**PROBLEM STATEMENT:** Starting at the line that contains "unannounced and unexpected.", return every line down to the end of the records below, exactly as written.

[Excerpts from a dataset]
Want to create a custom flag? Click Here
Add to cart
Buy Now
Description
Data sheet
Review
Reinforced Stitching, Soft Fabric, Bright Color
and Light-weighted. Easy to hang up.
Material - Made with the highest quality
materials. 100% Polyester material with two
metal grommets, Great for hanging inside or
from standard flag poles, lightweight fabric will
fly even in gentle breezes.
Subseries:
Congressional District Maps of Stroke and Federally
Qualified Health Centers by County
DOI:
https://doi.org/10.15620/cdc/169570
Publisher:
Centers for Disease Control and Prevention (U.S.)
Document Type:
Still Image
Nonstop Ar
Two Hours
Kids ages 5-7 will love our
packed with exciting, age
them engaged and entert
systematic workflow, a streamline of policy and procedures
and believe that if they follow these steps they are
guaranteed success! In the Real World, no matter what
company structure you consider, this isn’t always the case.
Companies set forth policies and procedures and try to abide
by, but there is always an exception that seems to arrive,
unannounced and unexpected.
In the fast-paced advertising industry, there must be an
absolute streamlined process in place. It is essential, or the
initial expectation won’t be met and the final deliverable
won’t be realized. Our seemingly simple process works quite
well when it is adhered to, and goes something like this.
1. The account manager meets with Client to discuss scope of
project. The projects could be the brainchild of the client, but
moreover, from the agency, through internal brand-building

**RESULT BELOW:**
unannounced and unexpected.
In the fast-paced advertising industry, there must be an
absolute streamlined process in place. It is essential, or the
initial expectation won’t be met and the final deliverable
won’t be realized. Our seemingly simple process works quite
well when it is adhered to, and goes something like this.
1. The account manager meets with Client to discuss scope of
project. The projects could be the brainchild of the client, but
moreover, from the agency, through internal brand-building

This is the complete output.